James Turner (silversmith)

Creampot by James Turner, 1750-1759

James Turner (March 18, 1721 - before December 10, 1759) was an American silversmith and engraver, active in Boston and Philadelphia.

Turner was born in Marblehead, Massachusetts, worked as a silversmith and engraver from 1744 to 1752 in Boston, and from 1754 to 1757 in Philadelphia. One of his early commissions was an engraving of Boston for the cover of the American Magazine, July 1745, for whom Benjamin Franklin served as a publishing agent. Through his recommendations Turner received a number of commissions. While in Boston, he engraved John Franklin's bookplate, maps for James Alexander's Bill in the Chancery of New-Jersey (N.Y., 1747), and probably Lewis Evans' drawings for the Franklin stove pamphlet. Turner's advertisement in the Boston Evening Post, June 24, 1745, reads in part:

James Turner, Silversmith & Engraver. Near the Town-House in Cornhill Boston. Engraves all sorts of Copper Plates for the Rolling Press, all sorts of Stamps in Brass or Pewter for the common Printing Press, Coats of Arms, Crests, Cyphers, &c., on Gold, Silver, Steel, Copper, Brass or Pewter. He likewise makes Watch Faces, makes and cuts Seals in Gold, Silver, or Steel; or makes Steel Faces for Seals, and sets them handsomely in Gold or Silver . . . .

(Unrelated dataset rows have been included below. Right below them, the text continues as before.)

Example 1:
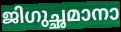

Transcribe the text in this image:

ജിഗുച്ഛമാനാ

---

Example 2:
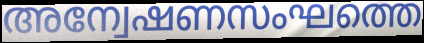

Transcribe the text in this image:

അന്വേഷണസംഘത്തെ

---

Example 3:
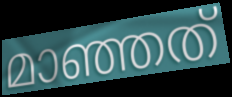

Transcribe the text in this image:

മാഞ്ഞത്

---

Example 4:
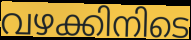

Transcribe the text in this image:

വഴക്കിനിടെ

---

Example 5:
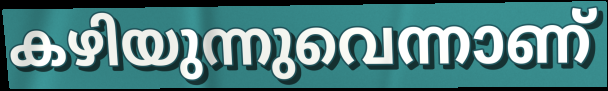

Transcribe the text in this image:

കഴിയുന്നുവെന്നാണ്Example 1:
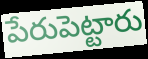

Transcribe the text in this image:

పేరుపెట్టారు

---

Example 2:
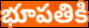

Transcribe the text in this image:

భూపతికి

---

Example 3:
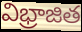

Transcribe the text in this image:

విభ్రాజిత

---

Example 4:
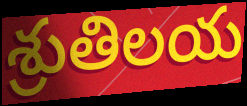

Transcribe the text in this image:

శ్రుతిలయ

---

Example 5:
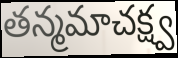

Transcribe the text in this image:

తన్మమాచక్ష్వ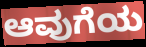
ಆವುಗೆಯ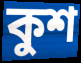
কুশ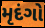
મૃદંગો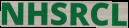
NHSRCL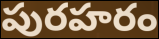
పురహరం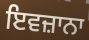
ਇਵਜ਼ਾਨਾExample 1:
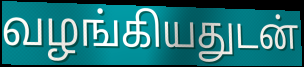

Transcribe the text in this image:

வழங்கியதுடன்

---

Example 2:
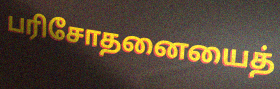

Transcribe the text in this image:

பரிசோதனையைத்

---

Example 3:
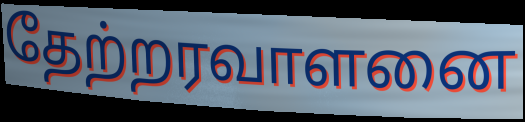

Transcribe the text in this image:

தேற்றரவாளனை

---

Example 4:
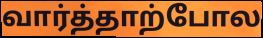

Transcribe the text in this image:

வார்த்தாற்போல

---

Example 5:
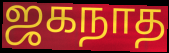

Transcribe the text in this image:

ஜகநாத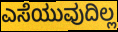
ಎಸೆಯುವುದಿಲ್ಲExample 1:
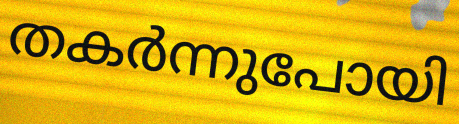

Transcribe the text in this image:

തകർന്നുപോയി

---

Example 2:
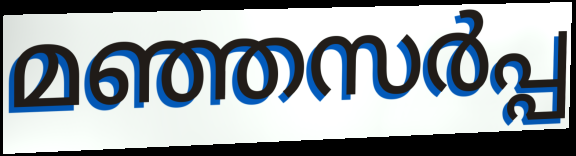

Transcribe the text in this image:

മഞ്ഞസർപ്പ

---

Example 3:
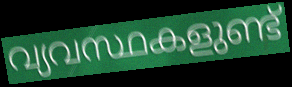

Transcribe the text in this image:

വ്യവസ്ഥകളുണ്ട്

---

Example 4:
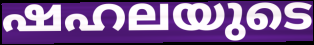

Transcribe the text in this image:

ഷഹലയുടെ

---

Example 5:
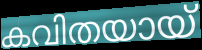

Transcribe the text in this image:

കവിതയായ്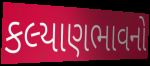
કલ્યાણભાવનોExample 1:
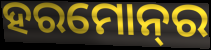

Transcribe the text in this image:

ହରମୋନ୍‍ର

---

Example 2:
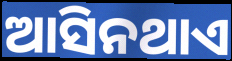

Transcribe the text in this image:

ଆସିନଥାଏ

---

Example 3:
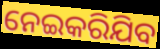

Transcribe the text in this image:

ନେଇକରିଯିବ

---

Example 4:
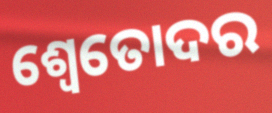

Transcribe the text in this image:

ଶ୍ୱେତୋଦର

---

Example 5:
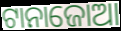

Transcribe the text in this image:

ଟାନାଜୋଆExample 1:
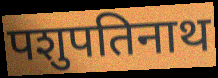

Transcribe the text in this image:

पशुपतिनाथ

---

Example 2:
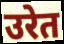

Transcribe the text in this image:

उरेत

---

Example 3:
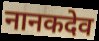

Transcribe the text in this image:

In 1750 Turner created a map for Governor of Nova Scotia Edward Cornwallis to assist in the promotion of the founding of Halifax, Nova Scotia.

First American political cartoon - by James Turner (1754)

Around 1754 Turner moved his shop to Philadelphia, where he continued to engrave maps, bookplates, and for Franklin, the brass stamp of the Penn arms to be used as the masthead for Franklin's Pennsylvania Gazette. Martha Fales also suggests that "Franklin engaged Turner to cut the first American political cartoon — the segmented snake, with each section labeled to represent the various colonies, and below the sections the motto 'Join or Die.'"[1] There he also engraved bookplates and engraved plates for the maps of Lewis Evans, 1755, and Nicholas Scull, 1759, as well as Joshua Fisher's Chart of the Delaware Bay.

His obituary was printed in the Boston Evening-Post on December 10, 1759: "We hear from Philadelphia that Mr. James Turner, engraver, formerly of this town, lately dies there of Smallpox."

References[edit]

  1. ^ "Heraldic and Emblematic Engravers of Colonial Boston".
  • "James Turner, Silversmith-Engraver", in Prints of New England, by Martha G. Fales, Worcester, American Antiquarian Society, 1991, pages 1–20.
  • The Practical Book of Early American Arts and Crafts, Harold Donaldson Eberlein, Abbot McClure, J.B. Lippincott, 1916, pages 112–113.
  • American Engravers Upon Copper and Steel: Bibographical sketches, illustrated. Index to engravings described with check-list numbers and names of engravers and artists, David McNeely Staufferm, Grolier club of the city of New York, 1907, pages 278–279.
  • "James Turner", American Silversmiths.
  • "The American Magazine", Graphic Arts Collection, Princeton University Library.
  • "To Benjamin Franklin from James Turner, 6 July 1747", Founders Online.
  • "Heraldic and Emblematic Engravers of Colonial Boston", Colonial Society of Massachusetts.